- [Your instructions]:
Write out every line of text in the items below as a JSON list of strings, one string per line, with blank lines skipped. Leave the pictures out.

=== Section Start ===

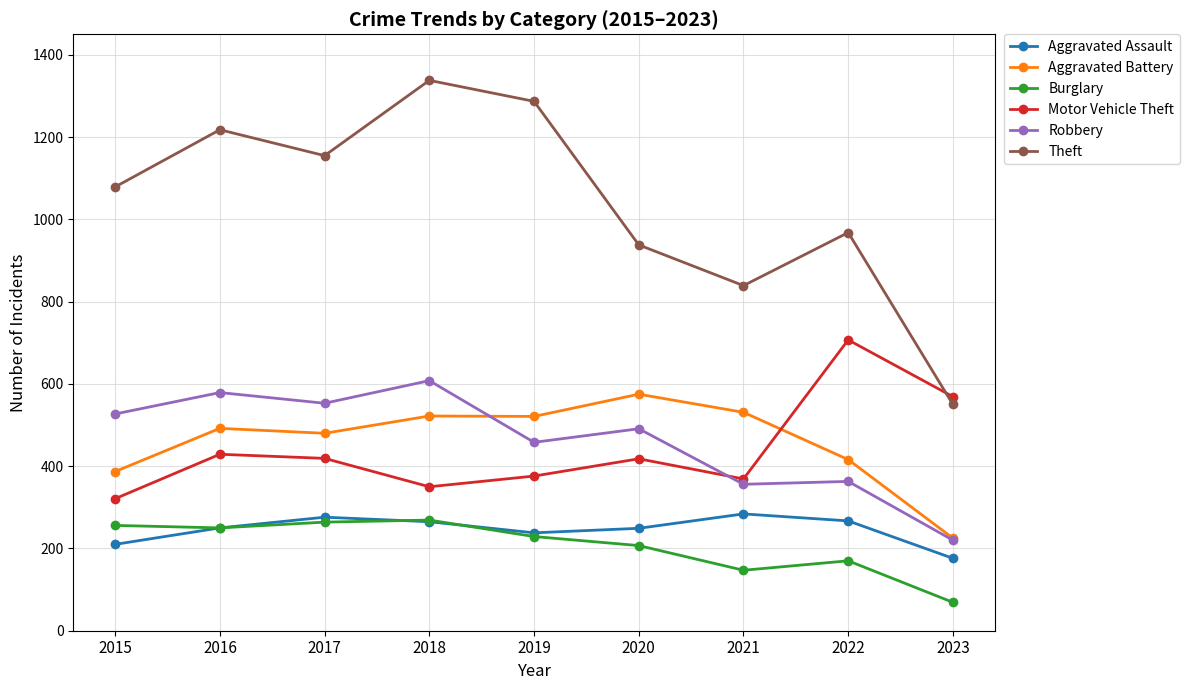

Which series changed the most between 2018 and 2023?

Theft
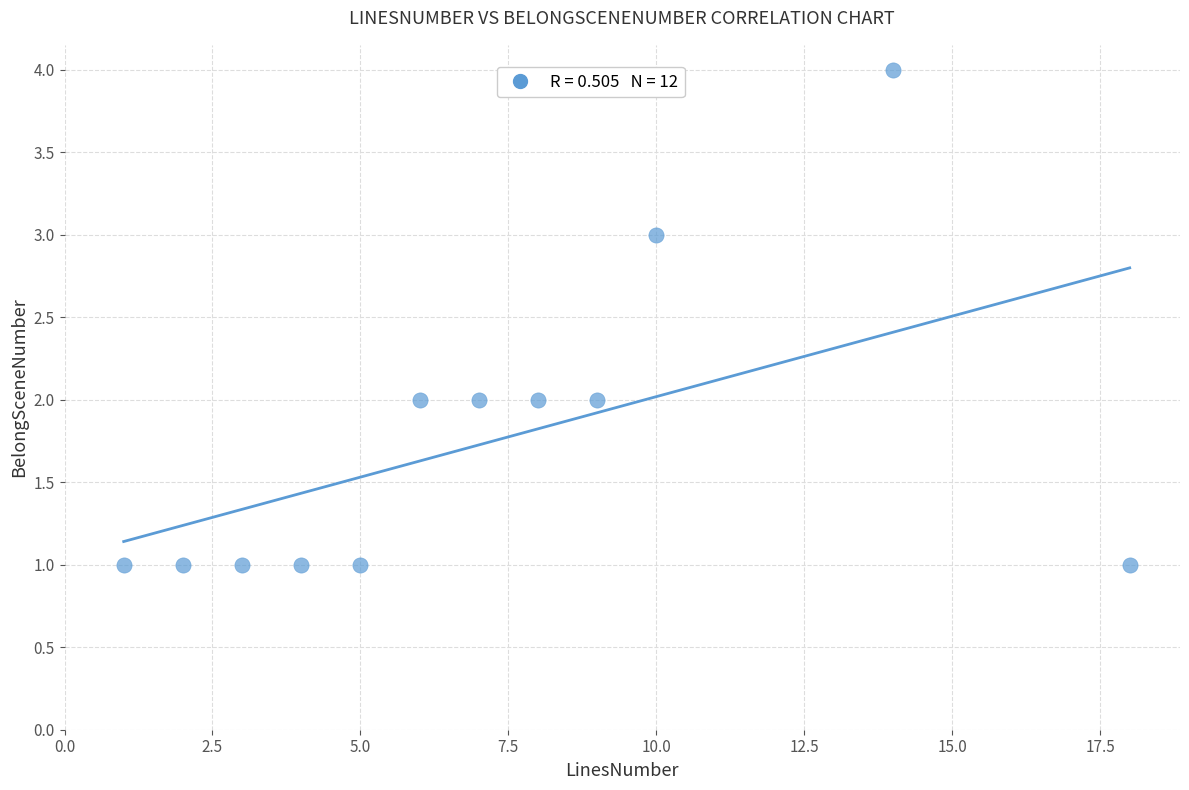

What is the average X value?

7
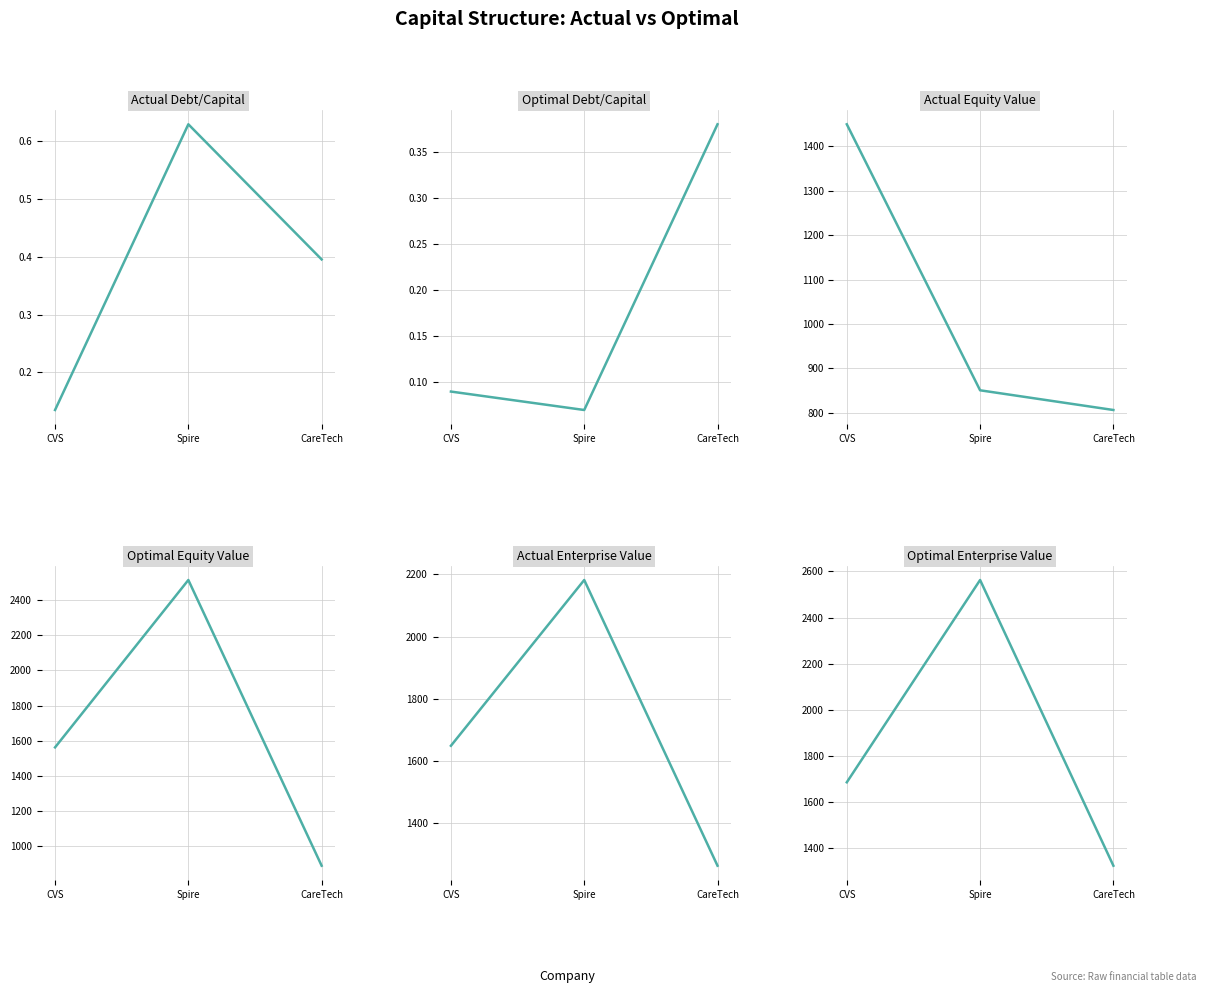

What is the sum of the optimal_equity_value values at CVS and CareTech?

2450.4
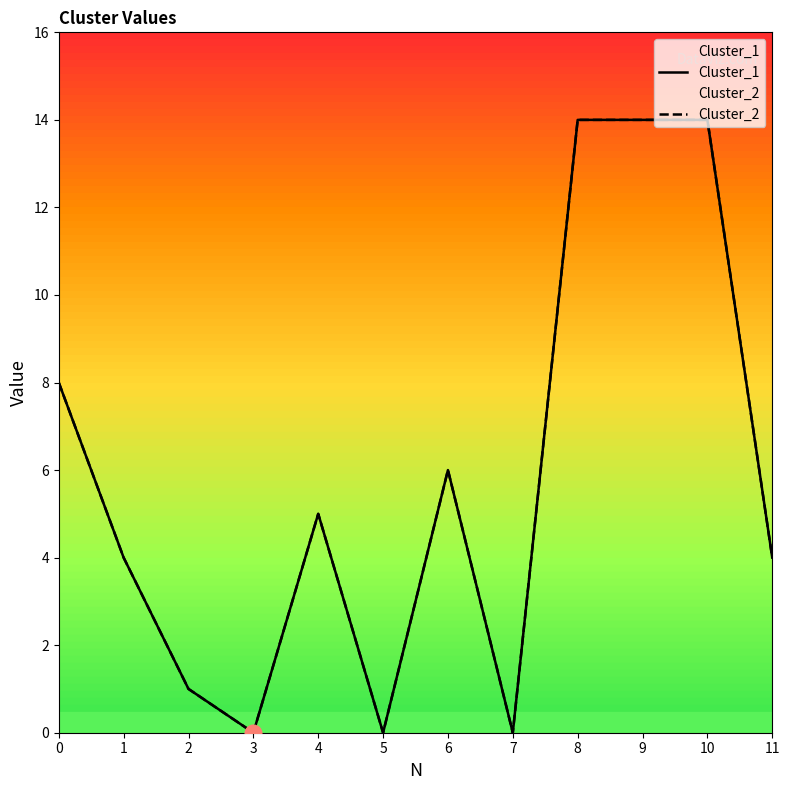

At which category does Cluster_1 reach its first local peak?

4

=== Section End ===

- [Output]:
[
  "Which series changed the most between 2018 and 2023?",
  "Theft",
  "What is the average X value?",
  "7",
  "What is the sum of the optimal_equity_value values at CVS and CareTech?",
  "2450.4",
  "At which category does Cluster_1 reach its first local peak?",
  "4"
]